Event: Tony Gatlif’s cinema concert sets the beach alight

Film still of Djam © RR

When Tony Gatlif comes to Cannes, you know about it. A festive air bubbles away in the room before, during and after screening. What better example than Geronimo, chosen as a Special Screening in 2014, and accompanied by an improvised performance from the dancers? This year, the Festival is giving him room to truly spread his wings. Djam is being screened as part of a cinema concert held at the Cinéma de la Plage. We catch up with the ever musical, ever politically engaged Tony Gatlif.

When you come to Cannes, you're interested in more than just showcasing your films!

My films are odes to life, celebration and reflection. It's cinema designed to help others. We'll be kicking off the evening's festivities with a Thessaloniki-based group used in the film and made up of Turkish rebetiko musicians [a poetic blues genre from Greece, with a Turkish twist]. We'll also be treated to performances from another group that spent a year helping me track down music to use in the film.
It took such a long time to find the right music for the film. Rebetiko is a very old style of music, and I needed songs that covered immigration but were still relevant today. We found the pieces, arranged some of them to feel more modern, and they became hits. We'll be spending the night celebrating after the screening.

Casting must have been difficult, since you needed to find an actor who spoke both French and Greek as well as being able to sing and dance…

I scoured France and Germany for the right person, and I eventually found her in Athens. Daphne is so very multi-talented, and that's rare! We could have taken shortcuts, and sometimes we do take shortcuts, but I wanted someone authentic. I was drawn to Daphne as soon as I met her. French and Greek are her mother tongues, those are her roots. She's beautiful, with something very human about her. She knows music, she can play the baglama [a Greek string instrument].

“Daphne is a gift. And when you have that, you have 60% of a successful film.”

Djam explores the theme of exile, but in the opposite direction to the exile we see in the news nowadays…
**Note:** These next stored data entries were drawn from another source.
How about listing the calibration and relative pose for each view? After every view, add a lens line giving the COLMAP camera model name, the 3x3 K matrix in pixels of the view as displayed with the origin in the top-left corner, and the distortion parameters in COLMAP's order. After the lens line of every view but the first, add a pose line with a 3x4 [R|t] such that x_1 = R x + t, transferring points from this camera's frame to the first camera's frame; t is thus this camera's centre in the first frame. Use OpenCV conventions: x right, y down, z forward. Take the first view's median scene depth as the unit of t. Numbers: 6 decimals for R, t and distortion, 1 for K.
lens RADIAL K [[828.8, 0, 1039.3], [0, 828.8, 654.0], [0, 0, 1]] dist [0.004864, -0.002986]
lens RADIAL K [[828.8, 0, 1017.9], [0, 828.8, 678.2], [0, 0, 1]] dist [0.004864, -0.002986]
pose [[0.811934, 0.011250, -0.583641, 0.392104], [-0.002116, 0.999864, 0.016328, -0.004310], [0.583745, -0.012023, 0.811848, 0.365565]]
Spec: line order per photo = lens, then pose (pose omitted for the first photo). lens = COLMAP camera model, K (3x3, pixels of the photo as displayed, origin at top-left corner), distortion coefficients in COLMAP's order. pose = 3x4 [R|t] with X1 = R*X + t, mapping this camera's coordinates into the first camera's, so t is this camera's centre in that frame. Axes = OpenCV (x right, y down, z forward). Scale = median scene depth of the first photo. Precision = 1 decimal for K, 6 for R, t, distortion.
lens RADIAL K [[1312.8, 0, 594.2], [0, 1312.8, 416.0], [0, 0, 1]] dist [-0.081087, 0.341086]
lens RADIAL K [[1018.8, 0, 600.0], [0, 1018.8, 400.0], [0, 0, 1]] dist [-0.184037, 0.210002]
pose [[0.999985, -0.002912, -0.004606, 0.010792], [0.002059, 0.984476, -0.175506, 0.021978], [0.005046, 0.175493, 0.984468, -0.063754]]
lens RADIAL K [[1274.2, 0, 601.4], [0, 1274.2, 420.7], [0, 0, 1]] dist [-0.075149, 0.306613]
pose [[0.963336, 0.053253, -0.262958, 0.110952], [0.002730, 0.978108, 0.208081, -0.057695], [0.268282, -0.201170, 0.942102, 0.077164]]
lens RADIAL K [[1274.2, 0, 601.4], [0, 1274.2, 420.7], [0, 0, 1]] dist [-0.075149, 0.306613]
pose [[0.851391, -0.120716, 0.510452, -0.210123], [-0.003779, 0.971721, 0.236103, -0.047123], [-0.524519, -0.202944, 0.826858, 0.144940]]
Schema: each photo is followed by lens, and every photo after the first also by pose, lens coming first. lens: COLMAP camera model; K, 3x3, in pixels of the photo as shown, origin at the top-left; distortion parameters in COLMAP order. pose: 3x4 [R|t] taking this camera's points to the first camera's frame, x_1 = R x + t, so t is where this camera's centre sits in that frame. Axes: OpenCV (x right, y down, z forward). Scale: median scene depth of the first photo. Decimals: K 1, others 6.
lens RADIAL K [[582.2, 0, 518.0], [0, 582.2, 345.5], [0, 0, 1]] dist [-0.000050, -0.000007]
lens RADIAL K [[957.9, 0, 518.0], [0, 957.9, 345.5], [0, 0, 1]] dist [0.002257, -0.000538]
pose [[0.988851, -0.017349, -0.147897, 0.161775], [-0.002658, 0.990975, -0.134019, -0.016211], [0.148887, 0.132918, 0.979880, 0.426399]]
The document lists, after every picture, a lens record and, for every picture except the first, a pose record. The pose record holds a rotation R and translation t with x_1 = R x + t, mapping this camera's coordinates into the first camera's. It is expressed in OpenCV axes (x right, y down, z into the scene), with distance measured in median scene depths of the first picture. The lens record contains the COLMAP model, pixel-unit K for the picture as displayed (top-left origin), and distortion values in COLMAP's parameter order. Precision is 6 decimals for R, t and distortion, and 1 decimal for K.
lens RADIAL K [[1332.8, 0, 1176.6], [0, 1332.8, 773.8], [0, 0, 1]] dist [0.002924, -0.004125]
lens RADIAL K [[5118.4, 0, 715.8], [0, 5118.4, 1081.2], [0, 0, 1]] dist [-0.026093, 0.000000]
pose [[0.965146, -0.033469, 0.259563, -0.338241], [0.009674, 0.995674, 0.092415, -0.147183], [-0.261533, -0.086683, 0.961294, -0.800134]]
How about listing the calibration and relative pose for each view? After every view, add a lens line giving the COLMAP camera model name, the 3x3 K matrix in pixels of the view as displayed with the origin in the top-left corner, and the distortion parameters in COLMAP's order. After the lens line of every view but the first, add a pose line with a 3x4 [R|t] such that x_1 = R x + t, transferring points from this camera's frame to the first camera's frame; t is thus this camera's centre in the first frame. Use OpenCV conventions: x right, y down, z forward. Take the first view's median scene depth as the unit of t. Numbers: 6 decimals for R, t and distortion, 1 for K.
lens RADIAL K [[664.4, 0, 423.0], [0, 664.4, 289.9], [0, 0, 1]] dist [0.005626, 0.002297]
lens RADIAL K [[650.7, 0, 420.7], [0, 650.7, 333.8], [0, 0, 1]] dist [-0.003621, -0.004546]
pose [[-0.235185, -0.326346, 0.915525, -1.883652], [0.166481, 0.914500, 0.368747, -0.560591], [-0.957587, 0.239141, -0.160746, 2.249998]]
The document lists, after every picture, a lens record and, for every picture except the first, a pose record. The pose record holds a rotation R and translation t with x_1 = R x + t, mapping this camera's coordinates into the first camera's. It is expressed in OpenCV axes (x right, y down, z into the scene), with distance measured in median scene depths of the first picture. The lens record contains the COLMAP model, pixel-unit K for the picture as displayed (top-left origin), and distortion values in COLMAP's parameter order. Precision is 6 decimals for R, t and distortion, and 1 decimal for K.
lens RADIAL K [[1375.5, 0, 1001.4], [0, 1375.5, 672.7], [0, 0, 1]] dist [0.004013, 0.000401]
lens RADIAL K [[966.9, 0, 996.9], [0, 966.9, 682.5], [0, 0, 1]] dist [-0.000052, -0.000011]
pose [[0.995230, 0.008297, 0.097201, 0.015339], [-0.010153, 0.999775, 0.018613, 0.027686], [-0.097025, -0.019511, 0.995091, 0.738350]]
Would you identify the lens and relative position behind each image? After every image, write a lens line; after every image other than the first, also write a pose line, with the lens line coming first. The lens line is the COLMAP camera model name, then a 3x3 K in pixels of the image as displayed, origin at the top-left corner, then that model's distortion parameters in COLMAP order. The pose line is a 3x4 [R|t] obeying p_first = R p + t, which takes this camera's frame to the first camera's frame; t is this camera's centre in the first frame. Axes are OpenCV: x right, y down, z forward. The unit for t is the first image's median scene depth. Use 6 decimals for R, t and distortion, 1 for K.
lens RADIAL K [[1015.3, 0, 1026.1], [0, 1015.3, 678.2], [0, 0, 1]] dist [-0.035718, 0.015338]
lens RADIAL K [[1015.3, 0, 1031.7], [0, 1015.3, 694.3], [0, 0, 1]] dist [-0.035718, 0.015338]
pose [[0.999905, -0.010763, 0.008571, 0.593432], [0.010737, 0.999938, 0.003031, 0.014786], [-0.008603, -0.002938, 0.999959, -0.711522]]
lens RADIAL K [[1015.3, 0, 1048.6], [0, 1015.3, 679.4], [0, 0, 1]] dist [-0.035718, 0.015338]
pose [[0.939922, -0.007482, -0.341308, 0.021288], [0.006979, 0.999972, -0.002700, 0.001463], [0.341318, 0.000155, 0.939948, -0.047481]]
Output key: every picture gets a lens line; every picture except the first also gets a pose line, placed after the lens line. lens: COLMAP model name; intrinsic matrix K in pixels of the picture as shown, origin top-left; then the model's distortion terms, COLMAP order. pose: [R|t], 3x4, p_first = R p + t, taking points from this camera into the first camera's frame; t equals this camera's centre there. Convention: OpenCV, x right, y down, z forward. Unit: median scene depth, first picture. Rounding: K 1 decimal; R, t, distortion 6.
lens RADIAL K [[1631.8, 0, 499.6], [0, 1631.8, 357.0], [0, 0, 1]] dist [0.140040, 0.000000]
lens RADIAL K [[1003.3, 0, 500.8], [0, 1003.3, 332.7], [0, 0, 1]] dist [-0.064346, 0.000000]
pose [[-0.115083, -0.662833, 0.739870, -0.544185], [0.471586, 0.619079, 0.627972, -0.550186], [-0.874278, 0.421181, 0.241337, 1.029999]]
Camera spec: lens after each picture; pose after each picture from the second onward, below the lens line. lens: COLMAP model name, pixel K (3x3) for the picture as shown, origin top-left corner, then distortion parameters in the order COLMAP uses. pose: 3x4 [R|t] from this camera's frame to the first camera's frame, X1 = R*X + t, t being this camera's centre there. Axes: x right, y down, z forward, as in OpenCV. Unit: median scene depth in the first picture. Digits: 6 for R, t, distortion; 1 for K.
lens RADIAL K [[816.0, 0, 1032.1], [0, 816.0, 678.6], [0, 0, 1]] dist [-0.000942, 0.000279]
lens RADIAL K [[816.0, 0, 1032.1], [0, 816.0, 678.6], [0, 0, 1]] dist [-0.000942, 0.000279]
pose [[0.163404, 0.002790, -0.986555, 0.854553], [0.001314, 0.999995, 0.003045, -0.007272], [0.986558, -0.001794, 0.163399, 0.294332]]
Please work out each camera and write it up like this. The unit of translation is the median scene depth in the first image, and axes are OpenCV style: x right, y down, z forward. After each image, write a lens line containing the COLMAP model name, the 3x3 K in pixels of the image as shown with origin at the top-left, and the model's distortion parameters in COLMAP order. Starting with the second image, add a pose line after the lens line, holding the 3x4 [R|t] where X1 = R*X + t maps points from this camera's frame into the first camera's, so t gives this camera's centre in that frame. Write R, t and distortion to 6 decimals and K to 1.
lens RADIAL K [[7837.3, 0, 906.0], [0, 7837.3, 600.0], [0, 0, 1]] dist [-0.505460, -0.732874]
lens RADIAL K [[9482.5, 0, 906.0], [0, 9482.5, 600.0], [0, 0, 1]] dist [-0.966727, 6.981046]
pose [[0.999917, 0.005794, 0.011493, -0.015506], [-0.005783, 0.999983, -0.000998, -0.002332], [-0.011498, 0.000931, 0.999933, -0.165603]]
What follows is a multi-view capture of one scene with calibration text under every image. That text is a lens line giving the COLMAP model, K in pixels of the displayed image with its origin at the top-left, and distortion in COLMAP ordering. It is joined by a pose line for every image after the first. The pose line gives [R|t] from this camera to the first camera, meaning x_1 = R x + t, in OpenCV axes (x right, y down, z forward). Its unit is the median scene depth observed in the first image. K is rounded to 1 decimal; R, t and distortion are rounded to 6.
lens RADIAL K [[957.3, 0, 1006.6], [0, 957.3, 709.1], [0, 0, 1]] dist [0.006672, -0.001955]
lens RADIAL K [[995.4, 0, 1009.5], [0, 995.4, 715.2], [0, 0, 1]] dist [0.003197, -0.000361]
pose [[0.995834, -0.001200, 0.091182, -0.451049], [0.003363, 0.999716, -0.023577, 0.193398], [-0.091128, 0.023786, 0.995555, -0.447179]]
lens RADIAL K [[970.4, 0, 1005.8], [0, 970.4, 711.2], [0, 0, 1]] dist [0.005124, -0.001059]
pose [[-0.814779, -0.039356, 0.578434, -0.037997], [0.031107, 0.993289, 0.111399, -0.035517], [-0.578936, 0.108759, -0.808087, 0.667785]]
All exiled peoples are similar. Leaving your country is a wrench. You pack only what you can carry in a suitcase, perhaps a little money, but you can't pack your culture, your music, your traditions. You leave behind everything that makes a human human. When they left Turkey for Greece, the exiles forged their own new culture, drawing on the rebetiko, and the result is something incredibly rich, like the blues. Those who left Greater Syria sought help and protection but found very little awaiting them. They were welcomed in by the Greeks, the islanders, the fishermen. The law of the sea requires the shipwrecked to be helped. These people were wonderful to them, despite experiencing crisis themselves. The exiles, in return, gave them their culture, as did the gypsies, the Greeks, the Pieds-Noirs…

Is Djam the distant sister of Geronimo and your earlier heroines?

I haven't had a male protagonist in a long time. This female character is the same as the one you see in Gadjo Dilo, in Geronimo, and in many other films. The difference in Djam is provided by Daphne's profound humanity. She touches the camera with it, she's present in the moment, she has an energy waiting to be unleashed. There's no hysteria in her, although there's a time and place for that, too! But I mean that there's no violence within her, violence is a foreign concept to her. I did everything in my power to reveal this humanity. The film tells the truth. There is no violence.